Sie können zum Beispiel auch heiraten, wen und wann sie wollen, während der äußere Zirkel eine:n Partner:in zugeteilt erhält. Auch darf bei den Partei-Angehörigen Sex nur stattfinden zum Behuf der Zeugung; im Grunde genommen wird Männchen wie Weibchen schon früh eine Frigidität anerzogen. (Despotische Ideologien weisen tatsächlich diesen Zug von Prüderie auf.

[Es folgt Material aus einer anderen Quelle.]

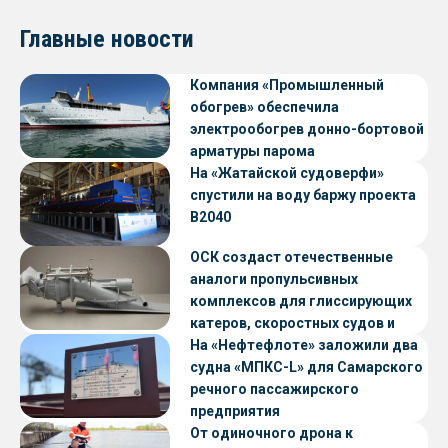
Главные новости
Компания «Промышленный
обогрев» обеспечила
электрообогрев донно-бортовой
арматуры парома
«Петропавловск» проекта CNF22
На «Жатайской судоверфи»
спустили на воду баржу проекта
В2040
ОСК создаст отечественные
аналоги пропульсивных
комплексов для глиссирующих
катеров, скоростных судов и
судов с малой осадкой
На «Нефтефлоте» заложили два
судна «МПКС-L» для Самарского
речного пассажирского
предприятия
От одиночного дрона к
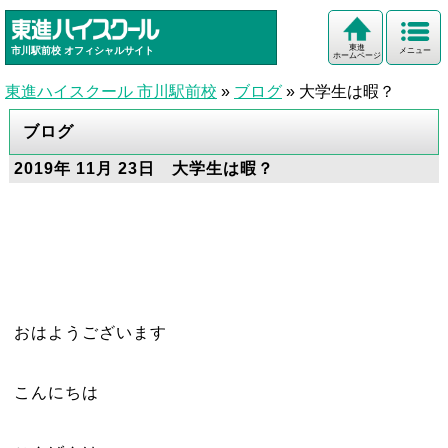
東進
市川駅前校
オフィシャルサイト
メニュー
ホームページ
東進ハイスクール 市川駅前校
»
ブログ
»
大学生は暇？
ブログ
2019年 11月 23日 大学生は暇？
おはようございます
こんにちは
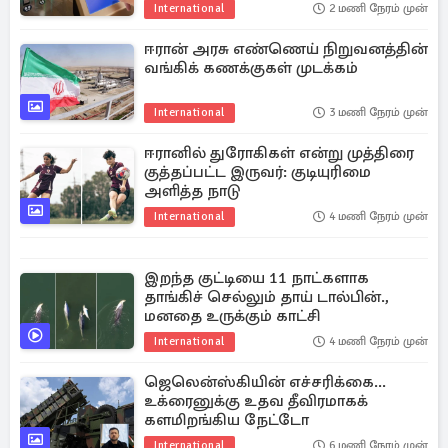
International
2 மணி நேரம் முன்
ஈரான் அரசு எண்ணெய் நிறுவனத்தின்
வங்கிக் கணக்குகள் முடக்கம்
International
3 மணி நேரம் முன்
ஈரானில் துரோகிகள் என்று முத்திரை
குத்தப்பட்ட இருவர்: குடியுரிமை
அளித்த நாடு
International
4 மணி நேரம் முன்
இறந்த குட்டியை 11 நாட்களாக
தாங்கிச் செல்லும் தாய் டால்பின்.,
மனதை உருக்கும் காட்சி
International
4 மணி நேரம் முன்
ஜெலென்ஸ்கியின் எச்சரிக்கை...
உக்ரைனுக்கு உதவ தீவிரமாகக்
களமிறங்கிய நேட்டோ
International
6 மணி நேரம் முன்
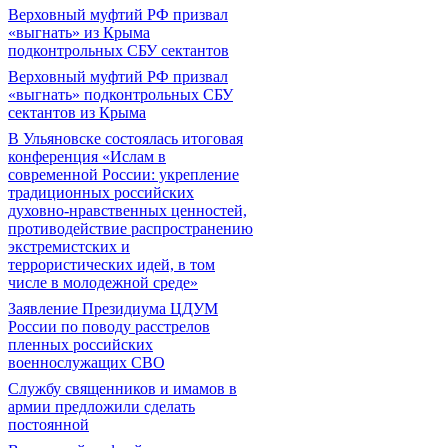
Верховный муфтий РФ призвал
«выгнать» из Крыма
подконтрольных СБУ сектантов
Верховный муфтий РФ призвал
«выгнать» подконтрольных СБУ
сектантов из Крыма
В Ульяновске состоялась итоговая
конференция «Ислам в
современной России: укрепление
традиционных российских
духовно-нравственных ценностей,
противодействие распространению
экстремистских и
террористических идей, в том
числе в молодежной среде»
Заявление Президиума ЦДУМ
России по поводу расстрелов
пленных российских
военнослужащих СВО
Службу священников и имамов в
армии предложили сделать
постоянной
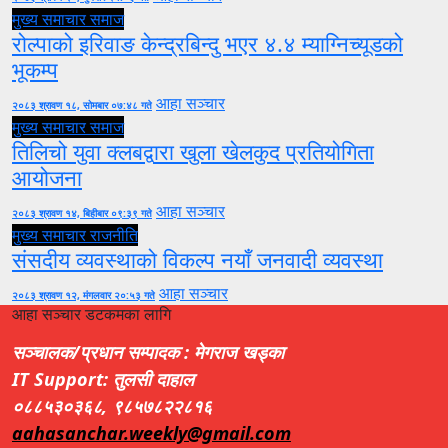
मुख्य समाचार
समाज
रोल्पाको इरिवाङ केन्द्रबिन्दु भएर ४.४ म्याग्निच्यूडको
भूकम्प
आहा सञ्चार
२०८३ श्रावण १८, सोमबार ०७:४८ गते
मुख्य समाचार
समाज
तिलिचो युवा क्लबद्वारा खुला खेलकुद प्रतियोगिता
आयोजना
आहा सञ्चार
२०८३ श्रावण १४, बिहीबार ०९:३९ गते
मुख्य समाचार
राजनीति
संसदीय व्यवस्थाको विकल्प नयाँ जनवादी व्यवस्था
आहा सञ्चार
२०८३ श्रावण १२, मंगलवार २०:५३ गते
आहा सञ्चार डटकमका लागि
सञ्चालक/प्रधान सम्पादक : मेगराज खड्का
IT Support: तुलसी दाहाल
०८८५३०३६८, ९८५७८२२८१६
aahasanchar.weekly@gmail.com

Hier weist Orwell auf etwas hin, das konsequent überlesen wird – kein Wunder, wenn praktisch die meisten Formen der nach wie vor einflussreichen monotheistischen Religionen des Abendlandes und des Nahen Ostens genau dasselbe predigen.)
Persönlich abgestoßen fühle ich mich übrigens bei jeder Lektüre (es war diese hier ja nicht die erste!) von der sehr ausführlichen Schilderung der Folterungen, die Smith erleiden musste. Auch dieser Teil von literarischem Sadismus (oder Masochismus?) in Nineteen Eighty-Four wird kaum je angesprochen.
Der Anhang mit Orwells Ausführungen zum Newspeak ist insofern interessant, als er linguistische, semiotische, ja (sprach-)logische Überlegungen der Zeit involviert und wohl auch karikiert. Auch darüber liest man wenig.
Fazit: Ich bin zwiegespalten. Als Roman ist Nineteen Eighty-Four nur bedingt geglückt, auch wenn es Orwell durchaus gelingt, die bedrückende Atmosphäre in einer diktatorischen Gesellschaft fühlbar zu machen. Gewisse kritische Punkte unserer aktuellen Welt hat er aber sehr gut vorher gesehen.
Ist vielleicht die Folge der ausführlichen Beschreibung der Folter, insbesondere des zum Gesicht passenden Rattenkäfigs, dass wir überhaupt 1984 als so herausragend sehen? Also uns überhaupt dieses Buchs erinnern, weil eben die Folterbeschreibung so markant ist?
Dann wäre aber unsere Sensationslust schuld, die der Leser:innen, nicht die des Autors?